ANDERSON TOWNSHIP, Ohio -- Students who began classes Tuesday at Anderson High School walked into a building fitted with new lights, new projectors and entire new wings for art and science classes, but the feature for which they were most grateful was new air conditioning.
"I've had goosebumps all day, but it's good," senior Brooke Peters said. "I appreciate that. It's better than sweating and feeling gross all day."
Prior to the renovation, temperatures inside the early 20th century building frequently reached up to 100 degrees Fahrenheit -- hotter, even, than outside temperatures --on the hottest summer afternoons.
The intense heat forced teachers and administrators to get flexible and creative, distributing popsicles and water bottles to some classes and scooting science experiments to days when indoor temperatures wouldn't cause unexpected chemical reactions.
Superintendent Jay Phillips even canceled dismissed students early at the start of the 2017-'18 school year, reasoning they would find it difficult to learn and broil at the same time.
In the winter, Peters said, the situation wasn't much better.
"It was freezing," she said. "I'd come to school with three jackets on and gloves and trying to type on my computer."

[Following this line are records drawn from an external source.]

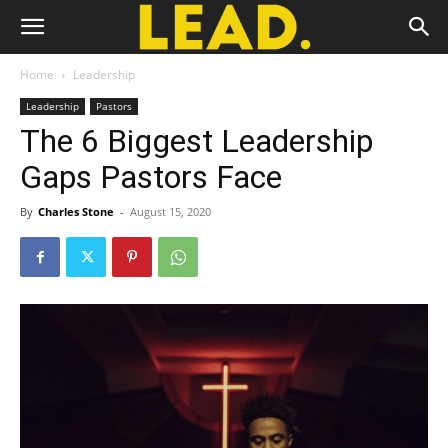
Home
Leadership
Leadership
Pastors
The 6 Biggest Leadership
Gaps Pastors Face
By
Charles Stone
-
August 15, 2020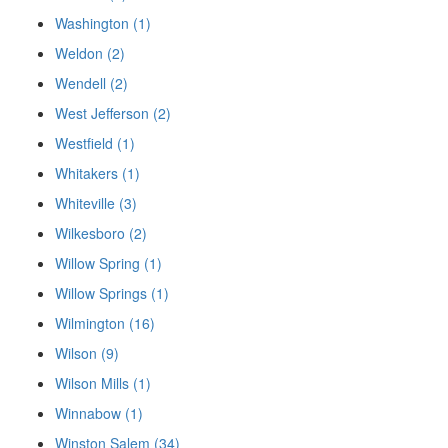
Washington (1)
Weldon (2)
Wendell (2)
West Jefferson (2)
Westfield (1)
Whitakers (1)
Whiteville (3)
Wilkesboro (2)
Willow Spring (1)
Willow Springs (1)
Wilmington (16)
Wilson (9)
Wilson Mills (1)
Winnabow (1)
Winston Salem (34)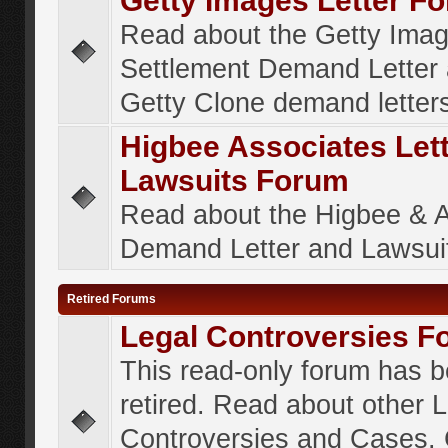
Getty Images Letter F
Read about the Getty Ima
Settlement Demand Letter 
Getty Clone demand letter
Higbee Associates Let
Lawsuits Forum
Read about the Higbee & 
Demand Letter and Lawsui
Retired Forums
Legal Controversies F
This read-only forum has 
retired. Read about other 
Controversies and Cases. 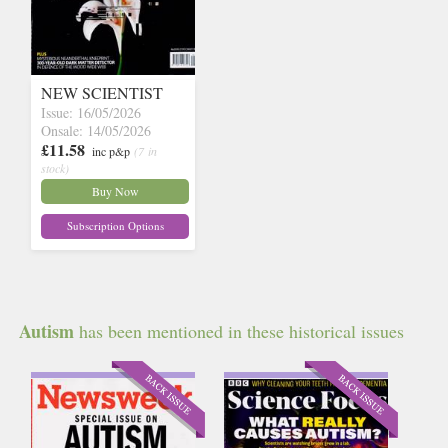
NEW SCIENTIST
Issue: 16/05/2026
Onsale: 14/05/2026
£11.58
inc p&p
(7 in
stock)
Buy Now
Subscription Options
Autism
has been mentioned in these historical issues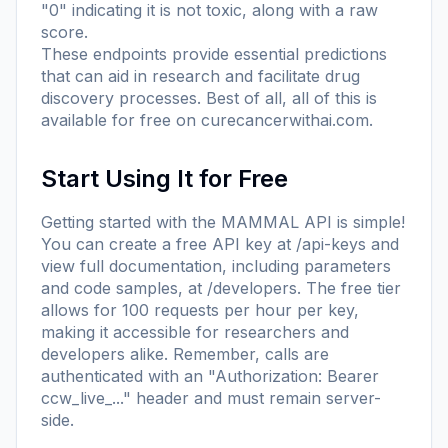
"0" indicating it is not toxic, along with a raw
score.
These endpoints provide essential predictions
that can aid in research and facilitate drug
discovery processes. Best of all, all of this is
available for free on
curecancerwithai.com
.
Start Using It for Free
Getting started with the MAMMAL API is simple!
You can create a free API key at
/api-keys
and
view full documentation, including parameters
and code samples, at
/developers
. The free tier
allows for 100 requests per hour per key,
making it accessible for researchers and
developers alike. Remember, calls are
authenticated with an "Authorization: Bearer
ccw_live_..." header and must remain server-
side.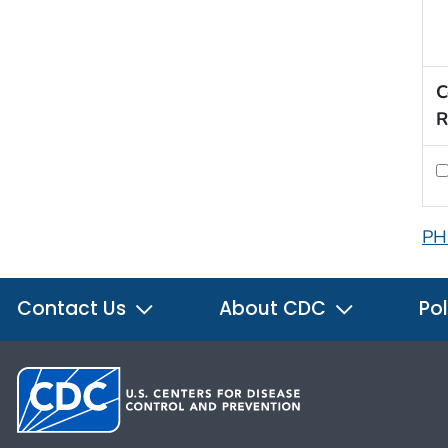
C
R
PH
Contact Us
About CDC
Pol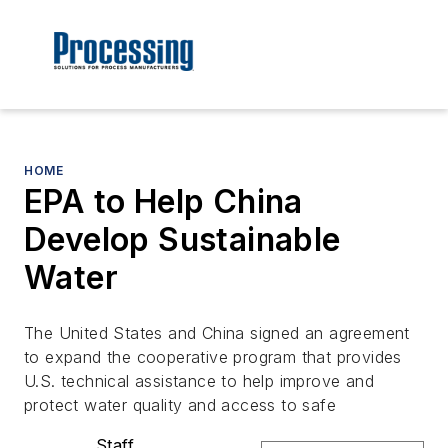
HOME
EPA to Help China
Develop Sustainable
Water
The United States and China signed an agreement
to expand the cooperative program that provides
U.S. technical assistance to help improve and
protect water quality and access to safe
Staff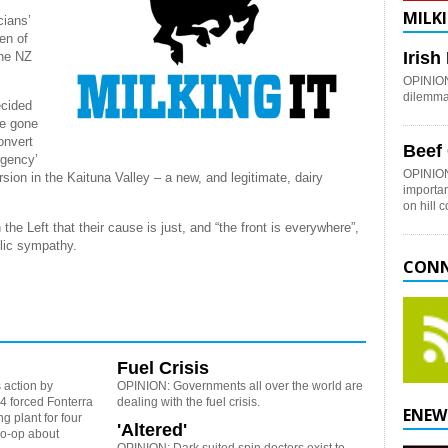
MILKI
cians’
en of
Iris
the NZ
OPINION:
dilemma 
ecided
ve gone
onvert
Beef
rgency’
OPINION
rsion in the Kaituna Valley – a new, and legitimate, dairy
importan
on hill 
the Left that their cause is just, and “the front is everywhere”,
blic sympathy.
CONN
Fuel Crisis
 action by
OPINION: Governments all over the world are
 forced Fonterra
dealing with the fuel crisis.
ENEW
g plant for four
'Altered'
co-op about
OPINION: Dark suited spin doctors exist to,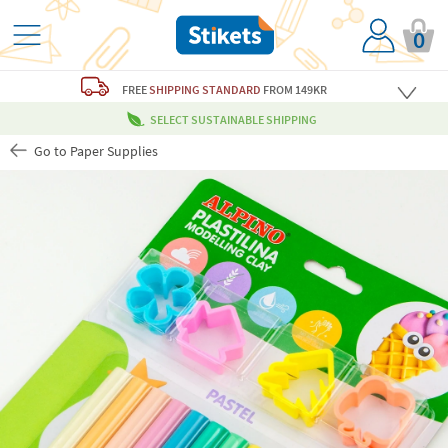
0
FREE
SHIPPING STANDARD
FROM 149KR
SELECT SUSTAINABLE SHIPPING
Go to Paper Supplies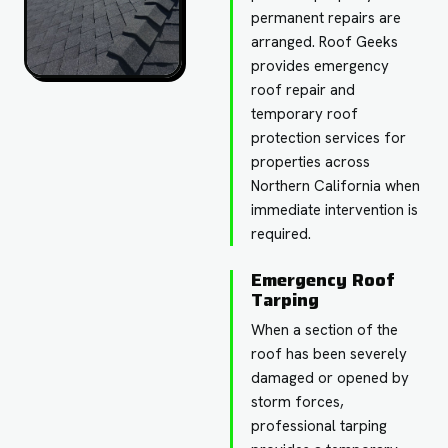
permanent repairs are
arranged. Roof Geeks
provides emergency
roof repair and
temporary roof
protection services for
properties across
Northern California when
immediate intervention is
required.
Emergency Roof
Tarping
When a section of the
roof has been severely
damaged or opened by
storm forces,
professional tarping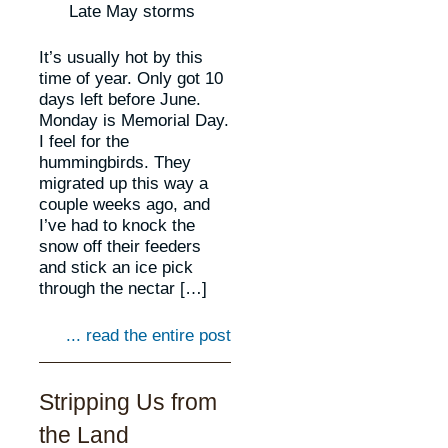
Late May storms
It’s usually hot by this
time of year. Only got 10
days left before June.
Monday is Memorial Day.
I feel for the
hummingbirds. They
migrated up this way a
couple weeks ago, and
I’ve had to knock the
snow off their feeders
and stick an ice pick
through the nectar […]
... read the entire post
Stripping Us from
the Land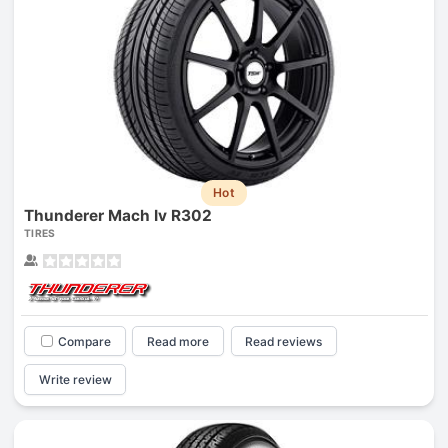
Hot
Thunderer Mach Iv R302
TIRES
Compare
Read more
Read reviews
Write review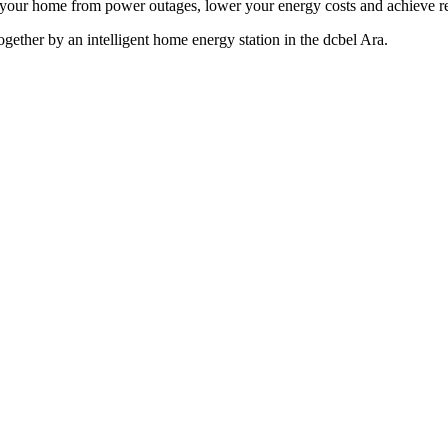
 your home from power outages, lower your energy costs and achieve r
 together by an intelligent home energy station in the dcbel Ara.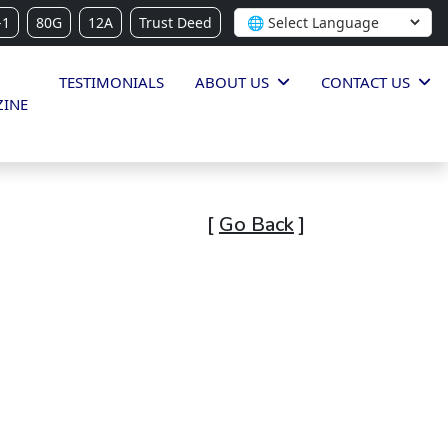
-1
80G
12A
Trust Deed
TESTIMONIALS
ABOUT US
CONTACT US
INE
[
Go Back
]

Other Cincinnati-area schools, including those in Finneytown , continued to struggle Tuesday with dispelling late summer's simmering heat in buildings specifically constructed to trap it inside; they'll likely also face heating challenges as temperatures drop in winter.
"That is a thing of the past," Forest Hills assistant superintendent Mike Broadwater said. "We've got air conditioning!"
The new ventilation system and accompanying upgrades to school facilities came from a $103 million bond issue, which also paid for 186 more parking spots and maintenance to existing systems in all nine Forest Hills schools.